Tuesday, June 14, 2011

Building a realtime Feed with RabbitMQ Node.js AMQP and mySQL

Being a backend programmer, I rarely code in JavaScript. Today I code a lot of cross browser JavaScript with the fantastic lib jquery and its various extensions. Front end programming is hard to get correct since IE sucks but that's another Blog post that is out of scope. I certainly have more of an appreciation for the people that focus in this area. I can finally say I am really well rounded in doing CSS, JavaScript, Server tuning, DBA, PHP, C etc since I work the entire stack. Now for the setup and disclaimer. This post is not meant to provide a How-To but to explain the approach. If you would like a How To let me know on what.

With Node.js the gap between the discipline of Front-End programming and Backend Programming is narrowing. To code in Node you need to know JavaScript. Node is great at handing off data and pumping data to the requester in an event based model that is fantastically fast and small. I love node, especially since node has access to the browser cookie.

My use of node is very simple.

Browser makes a long polling jsonp connection (json with padding basically the server can call code loaded on your browser) to Node.js.

═══

WORK TO COMPLETE ->
Carry on the blog post about building a realtime feed with RabbitMQ, Node.js, AMQP and mySQL, picking up after its last sentence. The entries that come next are unrelated material, separate from the post.

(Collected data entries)
═══

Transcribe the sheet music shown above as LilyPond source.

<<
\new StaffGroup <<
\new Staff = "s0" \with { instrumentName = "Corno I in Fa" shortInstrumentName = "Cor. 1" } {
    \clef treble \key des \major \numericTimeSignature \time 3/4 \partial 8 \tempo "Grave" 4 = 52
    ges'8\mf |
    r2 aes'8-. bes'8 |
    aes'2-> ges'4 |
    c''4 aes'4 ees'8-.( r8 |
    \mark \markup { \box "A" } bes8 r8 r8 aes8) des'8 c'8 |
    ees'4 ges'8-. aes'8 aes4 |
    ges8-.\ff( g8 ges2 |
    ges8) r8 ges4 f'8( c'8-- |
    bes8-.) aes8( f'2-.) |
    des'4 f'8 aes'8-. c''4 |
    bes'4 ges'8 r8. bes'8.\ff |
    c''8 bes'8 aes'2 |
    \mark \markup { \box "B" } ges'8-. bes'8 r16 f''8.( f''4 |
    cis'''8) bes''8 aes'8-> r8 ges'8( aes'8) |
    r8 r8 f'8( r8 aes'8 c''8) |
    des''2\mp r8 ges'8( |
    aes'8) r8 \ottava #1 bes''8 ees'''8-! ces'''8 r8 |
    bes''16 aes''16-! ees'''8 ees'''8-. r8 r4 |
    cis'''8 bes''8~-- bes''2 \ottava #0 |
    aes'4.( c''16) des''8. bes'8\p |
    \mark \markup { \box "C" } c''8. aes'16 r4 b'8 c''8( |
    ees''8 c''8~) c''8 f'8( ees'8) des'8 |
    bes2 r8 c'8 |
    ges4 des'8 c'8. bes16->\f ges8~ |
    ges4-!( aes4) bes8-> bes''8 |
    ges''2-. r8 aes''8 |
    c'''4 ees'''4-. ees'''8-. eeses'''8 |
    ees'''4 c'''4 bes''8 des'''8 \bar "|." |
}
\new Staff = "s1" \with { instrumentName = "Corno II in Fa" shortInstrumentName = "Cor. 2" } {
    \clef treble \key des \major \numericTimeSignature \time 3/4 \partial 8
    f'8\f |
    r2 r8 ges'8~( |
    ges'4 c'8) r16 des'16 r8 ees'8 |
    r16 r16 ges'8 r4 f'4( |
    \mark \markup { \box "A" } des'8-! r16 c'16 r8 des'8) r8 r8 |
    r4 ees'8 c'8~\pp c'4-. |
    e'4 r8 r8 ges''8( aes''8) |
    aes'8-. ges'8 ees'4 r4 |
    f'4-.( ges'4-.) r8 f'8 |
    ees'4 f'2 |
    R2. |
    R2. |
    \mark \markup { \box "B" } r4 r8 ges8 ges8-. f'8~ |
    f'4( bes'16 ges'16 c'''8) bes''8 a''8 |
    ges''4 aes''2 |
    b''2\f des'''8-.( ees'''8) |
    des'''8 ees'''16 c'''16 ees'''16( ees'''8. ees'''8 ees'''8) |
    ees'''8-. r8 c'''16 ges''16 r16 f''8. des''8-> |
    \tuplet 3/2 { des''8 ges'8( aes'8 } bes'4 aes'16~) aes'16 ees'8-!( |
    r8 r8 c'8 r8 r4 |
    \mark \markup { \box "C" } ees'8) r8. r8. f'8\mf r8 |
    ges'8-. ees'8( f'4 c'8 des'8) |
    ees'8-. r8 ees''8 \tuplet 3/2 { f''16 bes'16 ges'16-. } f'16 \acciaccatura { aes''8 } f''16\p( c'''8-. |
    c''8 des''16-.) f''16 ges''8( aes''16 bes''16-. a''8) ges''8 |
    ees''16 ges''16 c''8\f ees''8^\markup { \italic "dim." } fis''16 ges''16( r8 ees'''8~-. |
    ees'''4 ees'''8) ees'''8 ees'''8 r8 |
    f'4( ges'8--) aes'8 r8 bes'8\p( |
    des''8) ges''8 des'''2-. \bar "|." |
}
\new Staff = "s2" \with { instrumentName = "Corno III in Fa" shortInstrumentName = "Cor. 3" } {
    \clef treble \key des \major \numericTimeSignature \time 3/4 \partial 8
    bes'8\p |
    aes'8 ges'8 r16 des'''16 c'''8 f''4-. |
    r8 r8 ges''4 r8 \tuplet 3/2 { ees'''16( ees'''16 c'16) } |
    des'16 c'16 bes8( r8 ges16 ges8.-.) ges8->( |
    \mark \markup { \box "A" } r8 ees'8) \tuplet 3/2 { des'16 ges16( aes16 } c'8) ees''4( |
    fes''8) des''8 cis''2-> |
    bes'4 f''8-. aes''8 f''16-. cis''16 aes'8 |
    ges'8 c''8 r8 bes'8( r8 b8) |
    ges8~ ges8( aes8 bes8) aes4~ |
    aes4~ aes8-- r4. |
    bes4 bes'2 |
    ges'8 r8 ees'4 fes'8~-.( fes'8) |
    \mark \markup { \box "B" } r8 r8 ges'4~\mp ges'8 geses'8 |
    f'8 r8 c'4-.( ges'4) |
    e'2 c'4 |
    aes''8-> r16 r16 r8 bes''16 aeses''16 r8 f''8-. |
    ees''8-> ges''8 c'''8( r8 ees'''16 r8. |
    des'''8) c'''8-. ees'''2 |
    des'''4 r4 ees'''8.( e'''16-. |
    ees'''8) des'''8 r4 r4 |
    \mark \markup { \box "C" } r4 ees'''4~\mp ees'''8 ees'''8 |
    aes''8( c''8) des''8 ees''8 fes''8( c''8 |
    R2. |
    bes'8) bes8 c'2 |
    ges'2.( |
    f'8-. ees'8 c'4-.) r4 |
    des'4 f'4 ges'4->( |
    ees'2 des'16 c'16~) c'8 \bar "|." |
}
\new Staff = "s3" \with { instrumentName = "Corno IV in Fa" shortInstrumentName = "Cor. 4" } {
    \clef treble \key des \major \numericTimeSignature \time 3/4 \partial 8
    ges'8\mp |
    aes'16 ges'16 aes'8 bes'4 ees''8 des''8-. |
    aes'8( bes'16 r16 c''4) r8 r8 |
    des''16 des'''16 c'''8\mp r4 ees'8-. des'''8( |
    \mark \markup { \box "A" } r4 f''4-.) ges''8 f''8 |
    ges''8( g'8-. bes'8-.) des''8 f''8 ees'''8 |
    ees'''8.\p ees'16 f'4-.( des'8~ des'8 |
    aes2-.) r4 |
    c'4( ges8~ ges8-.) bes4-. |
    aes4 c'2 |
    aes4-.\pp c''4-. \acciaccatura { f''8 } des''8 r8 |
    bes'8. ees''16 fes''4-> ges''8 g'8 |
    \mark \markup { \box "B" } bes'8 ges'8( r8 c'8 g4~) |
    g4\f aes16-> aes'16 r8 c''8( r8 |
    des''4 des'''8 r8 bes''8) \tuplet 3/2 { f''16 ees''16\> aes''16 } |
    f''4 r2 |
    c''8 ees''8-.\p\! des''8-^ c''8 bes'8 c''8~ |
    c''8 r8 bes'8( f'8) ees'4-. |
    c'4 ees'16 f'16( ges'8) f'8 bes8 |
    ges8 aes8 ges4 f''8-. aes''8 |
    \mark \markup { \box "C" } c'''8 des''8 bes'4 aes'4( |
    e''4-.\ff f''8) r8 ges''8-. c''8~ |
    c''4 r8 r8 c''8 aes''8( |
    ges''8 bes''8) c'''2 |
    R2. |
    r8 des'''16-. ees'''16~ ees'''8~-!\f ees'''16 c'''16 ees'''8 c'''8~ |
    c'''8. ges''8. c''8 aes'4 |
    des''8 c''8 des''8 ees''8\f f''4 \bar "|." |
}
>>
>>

═══

RESPONSE BELOW ->
Node.js will send back any data that is waiting for the client, or is sent to the client during the connection lifetime, which recycles every 50 seconds. Node source of data is from RabbitMQ.

RabbitMQ an erlang server which talks the AMQP protocol (shared by many message queue servers) is a message queue that can be made into a distributed fault tolerant system and hands off the message payloads to Node.js which sends the message to the users who are online and subscribe to an exchange. The source of data for RabbitMQ comes from the database commit in Apache application space (PHP).

MySQL is the persistent store that handles page reload or init requests, while the previous two components enable the real-time feed.

Memcache holds a persons friend list.

Notice Flash is not used since I wanted a pure JavaScript version and reduce the amount of download needed to service the request. Additionally web sockets are not finalized yet and does not work across all browsers while long polling do, Socket.io is cool but requires flash as well.

So the ascii diagram shows this flow:

Browser --> Apache+PHP --> DB
if DB commit ok
Apache+PHP-->RabbitMQ-->Node.js-->Friends of Browser

Since Node is a gateway lets focus more on RabbitMQ which handles the logic. I'm using RabbitMQ in a pub-sub model. To understand Rabbit knowing its vocabulary is important.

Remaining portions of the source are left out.